:: TESTO FORNITO ::
══════════════════════════════
PALERMO. Simone guarda sempre avanti, perché così fanno i runners. E risponde agli applausi solo dopo il traguardo, perché così fanno i campioni. C’è un caldo africano su Palermo, e un sacco di gente alla partenza della Maratona di Sicilia dallo stadio delle Palme. E lui è lì, 9 anni, un cappellino azzurro e occhiali aerodinamici, pronto a indicare la strada a papà. Solo chi non corre crede ancora che la maratona è uno sport individuale...

Simone Maniscalco e papà Salvo corrono in staffetta, sono il secondo runner. Insieme, come ogni giorno della vita. Attendono il compagno che dà il cinque e poi via, di corsa. Papà spinge la carrozzina, Simone supera la pista rossa dello stadio, gira a destra e morde l’asfalto verso la Favorita. Chilometro 2, ora si fa sul serio.Molto più seriamente di quelle scuole che ancora non hanno bagni adeguati ai disabili e personale che si dedica a chi resta indietro. Il chilometro 3 è un po’ in salita, come il quarto.
══════════════════════════════
:: COMPITO BREVE A ::
Le seguenti affermazioni concordano con il testo sulla Maratona di Sicilia? (i) Simone ha 9 anni. (ii) La maratona parte dallo stadio delle Palme. (iii) Il chilometro 3 è in discesa. Per ciascuna rispondi sì o no e cita esattamente le parole del testo che lo stabiliscono.
══════════════════════════════
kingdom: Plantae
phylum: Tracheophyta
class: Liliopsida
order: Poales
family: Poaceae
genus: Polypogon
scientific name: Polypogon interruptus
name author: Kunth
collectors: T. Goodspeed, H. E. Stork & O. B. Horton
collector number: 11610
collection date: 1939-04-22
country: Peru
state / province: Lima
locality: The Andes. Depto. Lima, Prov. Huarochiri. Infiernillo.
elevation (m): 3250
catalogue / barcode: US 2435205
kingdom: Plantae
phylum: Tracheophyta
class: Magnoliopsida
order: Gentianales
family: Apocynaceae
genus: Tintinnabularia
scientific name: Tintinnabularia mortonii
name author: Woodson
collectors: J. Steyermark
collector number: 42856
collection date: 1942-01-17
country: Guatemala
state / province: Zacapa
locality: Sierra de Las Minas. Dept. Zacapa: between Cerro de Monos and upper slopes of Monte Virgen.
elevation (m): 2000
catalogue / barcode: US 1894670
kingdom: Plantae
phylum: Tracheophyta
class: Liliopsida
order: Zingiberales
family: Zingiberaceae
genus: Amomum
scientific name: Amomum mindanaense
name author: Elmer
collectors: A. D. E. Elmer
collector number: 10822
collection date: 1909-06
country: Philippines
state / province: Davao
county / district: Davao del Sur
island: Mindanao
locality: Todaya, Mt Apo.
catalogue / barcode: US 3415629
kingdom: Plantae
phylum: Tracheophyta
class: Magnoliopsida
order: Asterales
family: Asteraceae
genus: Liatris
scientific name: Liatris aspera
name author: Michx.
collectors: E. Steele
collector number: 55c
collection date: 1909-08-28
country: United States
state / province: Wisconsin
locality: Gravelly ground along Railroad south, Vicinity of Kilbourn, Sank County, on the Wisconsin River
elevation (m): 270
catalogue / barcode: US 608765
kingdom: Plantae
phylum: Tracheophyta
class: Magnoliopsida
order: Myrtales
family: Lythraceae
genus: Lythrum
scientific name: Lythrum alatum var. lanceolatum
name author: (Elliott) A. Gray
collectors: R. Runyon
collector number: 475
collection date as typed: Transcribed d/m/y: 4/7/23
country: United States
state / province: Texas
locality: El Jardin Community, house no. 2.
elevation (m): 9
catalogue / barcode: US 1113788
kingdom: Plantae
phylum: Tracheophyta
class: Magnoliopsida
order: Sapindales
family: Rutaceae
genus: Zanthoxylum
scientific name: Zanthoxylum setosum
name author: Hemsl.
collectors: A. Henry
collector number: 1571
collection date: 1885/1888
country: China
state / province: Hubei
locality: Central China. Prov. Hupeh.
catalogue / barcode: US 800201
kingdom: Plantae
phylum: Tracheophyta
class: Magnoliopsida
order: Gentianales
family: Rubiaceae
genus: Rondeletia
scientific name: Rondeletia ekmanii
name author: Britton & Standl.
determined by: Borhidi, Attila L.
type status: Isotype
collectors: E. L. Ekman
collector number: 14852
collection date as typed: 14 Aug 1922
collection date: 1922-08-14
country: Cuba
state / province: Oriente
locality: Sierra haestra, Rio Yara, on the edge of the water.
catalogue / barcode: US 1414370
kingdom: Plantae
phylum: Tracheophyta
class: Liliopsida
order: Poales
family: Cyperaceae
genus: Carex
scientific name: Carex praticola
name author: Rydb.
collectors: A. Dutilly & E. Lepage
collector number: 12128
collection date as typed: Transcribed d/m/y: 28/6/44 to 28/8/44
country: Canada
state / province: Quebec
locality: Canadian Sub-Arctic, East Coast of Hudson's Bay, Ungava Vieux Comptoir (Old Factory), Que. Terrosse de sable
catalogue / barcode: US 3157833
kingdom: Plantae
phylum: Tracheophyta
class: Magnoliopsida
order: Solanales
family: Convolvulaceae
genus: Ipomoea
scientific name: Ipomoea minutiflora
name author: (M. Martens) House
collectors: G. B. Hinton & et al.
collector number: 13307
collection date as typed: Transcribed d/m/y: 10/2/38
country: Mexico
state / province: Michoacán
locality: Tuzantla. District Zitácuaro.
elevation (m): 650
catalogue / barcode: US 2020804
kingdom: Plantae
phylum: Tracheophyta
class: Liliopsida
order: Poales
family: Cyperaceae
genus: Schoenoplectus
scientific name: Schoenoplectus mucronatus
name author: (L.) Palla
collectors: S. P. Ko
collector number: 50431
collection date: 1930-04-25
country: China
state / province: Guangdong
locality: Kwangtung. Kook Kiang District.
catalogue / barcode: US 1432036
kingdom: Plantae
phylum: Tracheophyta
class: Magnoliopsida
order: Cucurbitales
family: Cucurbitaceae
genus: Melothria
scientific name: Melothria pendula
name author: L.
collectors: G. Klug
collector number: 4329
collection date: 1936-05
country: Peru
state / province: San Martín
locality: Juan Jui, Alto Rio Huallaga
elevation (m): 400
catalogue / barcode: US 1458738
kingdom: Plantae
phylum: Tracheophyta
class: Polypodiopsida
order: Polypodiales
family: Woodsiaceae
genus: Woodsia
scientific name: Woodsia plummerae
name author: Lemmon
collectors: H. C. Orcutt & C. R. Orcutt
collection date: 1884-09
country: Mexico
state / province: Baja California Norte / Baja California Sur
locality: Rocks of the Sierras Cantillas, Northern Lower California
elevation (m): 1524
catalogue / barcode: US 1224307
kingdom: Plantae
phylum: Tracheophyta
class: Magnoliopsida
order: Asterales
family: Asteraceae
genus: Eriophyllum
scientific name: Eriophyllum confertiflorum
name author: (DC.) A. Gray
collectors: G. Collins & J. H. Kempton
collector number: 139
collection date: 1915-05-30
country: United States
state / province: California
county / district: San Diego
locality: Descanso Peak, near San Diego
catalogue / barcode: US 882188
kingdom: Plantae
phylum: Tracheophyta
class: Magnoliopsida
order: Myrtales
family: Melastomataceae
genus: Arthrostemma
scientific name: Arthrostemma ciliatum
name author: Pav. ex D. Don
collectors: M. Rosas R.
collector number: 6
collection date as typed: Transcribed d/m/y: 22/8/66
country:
══════════════════════════════
:: COMPITO BREVE B ::
Ripeti tali e quali le righe dell'elenco, partendo da quella che contiene "state / province: Davao" e arrivando a quella che contiene "locality: Gravelly ground", entrambe comprese.

:: RISPOSTA COMPLETA A ::
(i) Sì: "9 anni".
(ii) Sì: "alla partenza della Maratona di Sicilia dallo stadio delle Palme".
(iii) No: "Il chilometro 3 è un po’ in salita".

:: RISPOSTA COMPLETA B ::
state / province: Davao
county / district: Davao del Sur
island: Mindanao
locality: Todaya, Mt Apo.
catalogue / barcode: US 3415629
kingdom: Plantae
phylum: Tracheophyta
class: Magnoliopsida
order: Asterales
family: Asteraceae
genus: Liatris
scientific name: Liatris aspera
name author: Michx.
collectors: E. Steele
collector number: 55c
collection date: 1909-08-28
country: United States
state / province: Wisconsin
locality: Gravelly ground along Railroad south, Vicinity of Kilbourn, Sank County, on the Wisconsin River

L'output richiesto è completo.